### What you are asked to do
Reproduce word for word the part of the home-sale tax column that starts at "DEAR ROTH: You" and stops after "tax-free sales profits.".

### Document segment

****************

DEAR BOB: I read your articles religiously every week. If I understand your explanation of Internal Revenue Code 121 correctly, can I buy a house or condo, live in it at least 24 months, fix it up to increase its market value, and then sell it for a tax-free profit up to $250,000? If my understanding is correct, why don’t individuals make a tax-free business out of buying fixer-upper houses, living in them for 24 months, and then selling at a tax-free profit after repairing them? What is the “catch?”– Roth R.

DEAR ROTH: You understand Internal Revenue Code 121 extremely well. There is no “catch.”

Purchase Bob Bruss reports online.

To qualify for this great tax exemption, you must own and occupy your principal residence an “aggregate” two of the five years before its sale. A single homeowner can qualify for up to $250,000 tax-free home sale profits. But a qualified married couple can claim up to $500,000 tax-free sales profits.

Many homeowners have caught on to the great tax benefits of IRC 121. However, the major drawback is you must occupy the principal residence at least 24 months before its sale. For many homeowners, it is a serious obstacle to live in their home while it is being extensively fixed up. For more details, please consult your tax adviser.

****************

### Supplied records

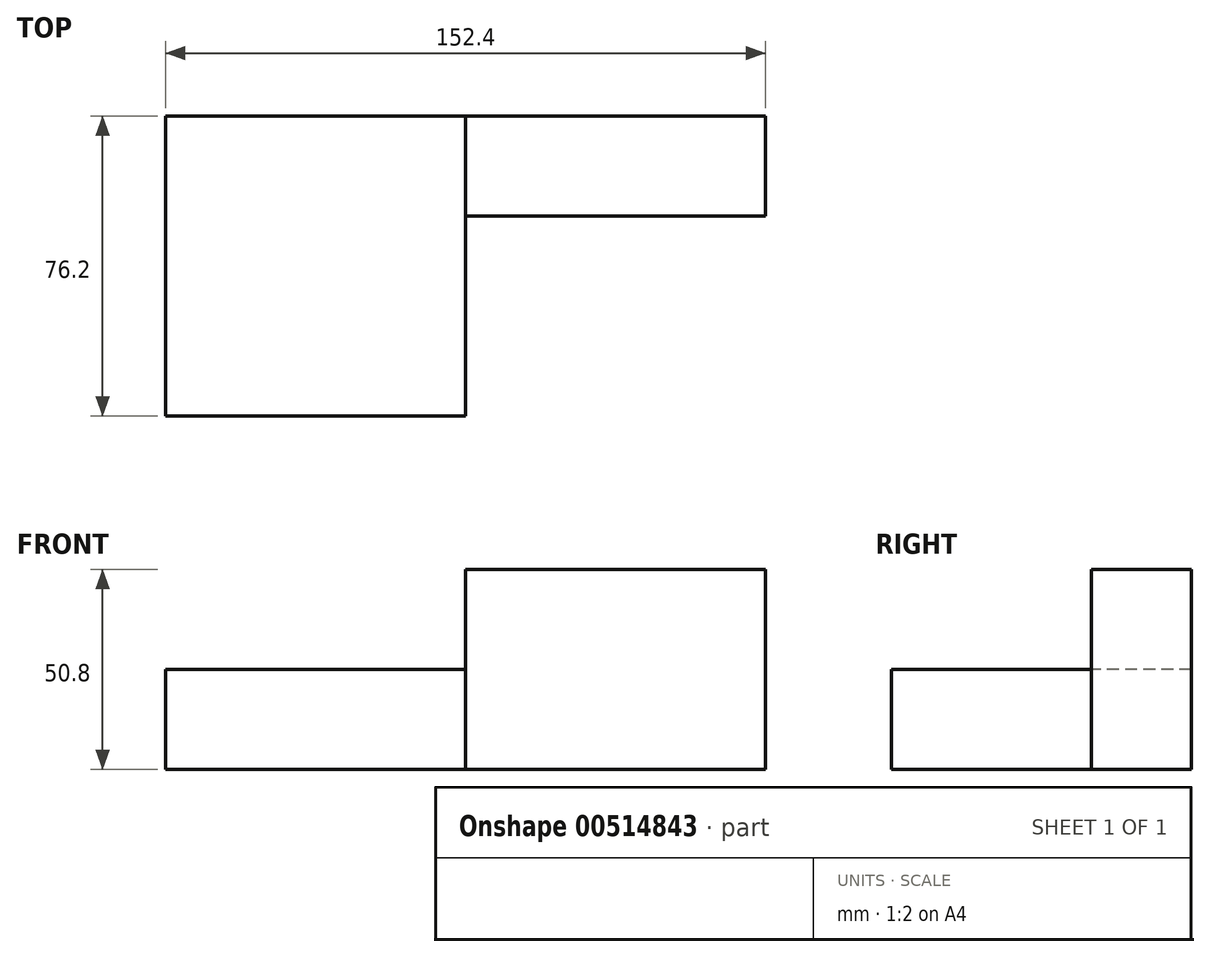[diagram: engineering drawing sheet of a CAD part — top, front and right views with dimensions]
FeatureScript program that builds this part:
annotation { "Feature Type Name" : "Feature", "Feature Type Description" : "" }
export const myFeature = defineFeature(function(context is Context, id is Id, definition is map)
    precondition{}
    {
        {
            var Q0;
            Q0=qCreatedBy(makeId("Top.planeOp"),FACE);
            var sketch = newSketch(context, id + "F0", { "sketchPlane" : qUnion([Q0])});
            skLineSegment(sketch, "E0.bottom", {"start": v(8.11, 109.2) * mm, "end": v(84.31, 109.2) * mm});
            skLineSegment(sketch, "E0.top", {"start": v(8.11, 83.8) * mm, "end": v(84.31, 83.8) * mm});
            skLineSegment(sketch, "E0.left", {"start": v(8.11, 109.2) * mm, "end": v(8.11, 83.8) * mm});
            skLineSegment(sketch, "E0.right", {"start": v(84.31, 109.2) * mm, "end": v(84.31, 83.8) * mm});
            skLineSegment(sketch, "E1.top", {"start": v(8.11, 58.4) * mm, "end": v(84.31, 58.4) * mm});
            skLineSegment(sketch, "E1.left", {"start": v(8.11, 83.8) * mm, "end": v(8.11, 58.4) * mm});
            skLineSegment(sketch, "E1.right", {"start": v(84.31, 83.8) * mm, "end": v(84.31, 58.4) * mm});
            skLineSegment(sketch, "E2.top", {"start": v(8.11, 33) * mm, "end": v(84.31, 33) * mm});
            skLineSegment(sketch, "E2.left", {"start": v(8.11, 58.4) * mm, "end": v(8.11, 33) * mm});
            skLineSegment(sketch, "E2.right", {"start": v(84.31, 58.4) * mm, "end": v(84.31, 33) * mm});
            skLineSegment(sketch, "E3.bottom", {"start": v(-68.09, 109.2) * mm, "end": v(8.11, 109.2) * mm});
            skLineSegment(sketch, "E3.top", {"start": v(-68.09, 33) * mm, "end": v(8.11, 33) * mm});
            skLineSegment(sketch, "E3.left", {"start": v(-68.09, 109.2) * mm, "end": v(-68.09, 33) * mm});
            skLineSegment(sketch, "E3.right", {"start": v(8.11, 109.2) * mm, "end": v(8.11, 33) * mm});
            skSolve(sketch);
        }
        {
            var Q0;
            {var subQ1=sQuery(id+"F0.wireOp",EDGE,"E3.bottom");Q0=makeQuery(id+"F0.imprint","IMPRINT",FACE,{"disambiguationData":[TD([[makeQuery(id+"F0.imprint","IMPRINT",EDGE,{"derivedFrom":subQ1}),-1.0]])]});}
            var Q1;
            {var subQ0=sQuery(id+"F0.wireOp",EDGE,"E0.top");Q1=makeQuery(id+"F0.imprint","IMPRINT",FACE,{"disambiguationData":[TD([[makeQuery(id+"F0.imprint","IMPRINT",EDGE,{"derivedFrom":subQ0}),-1.0]])]});}
            extrude(context, id + "F1", {"entities" : qUnion([Q0, Q1]), "depth" : 25.4 * mm, "offsetDistance" : 25.4 * mm});
        }
        {
            var Q0;
            {var subQ0=sQuery(id+"F0.wireOp",EDGE,"E0.bottom");Q0=makeQuery(id+"F0.imprint","IMPRINT",FACE,{"disambiguationData":[TD([[makeQuery(id+"F0.imprint","IMPRINT",EDGE,{"derivedFrom":subQ0}),-1.0]])]});}
            var Q1;
            {var subQ0=sQuery(id+"F0.wireOp",EDGE,"E1.top");Q1=makeQuery(id+"F0.imprint","IMPRINT",FACE,{"disambiguationData":[TD([[makeQuery(id+"F0.imprint","IMPRINT",EDGE,{"derivedFrom":subQ0}),-1.0]])]});}
            extrude(context, id + "F2", {"entities" : qUnion([Q0, Q1]), "operationType" : NewBodyOperationType.ADD, "depth" : 50.8 * mm, "offsetDistance" : 25.4 * mm});
        }
    });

****************

### Answer
DEAR ROTH: You understand Internal Revenue Code 121 extremely well. There is no “catch.”

Purchase Bob Bruss reports online.

To qualify for this great tax exemption, you must own and occupy your principal residence an “aggregate” two of the five years before its sale. A single homeowner can qualify for up to $250,000 tax-free home sale profits. But a qualified married couple can claim up to $500,000 tax-free sales profits.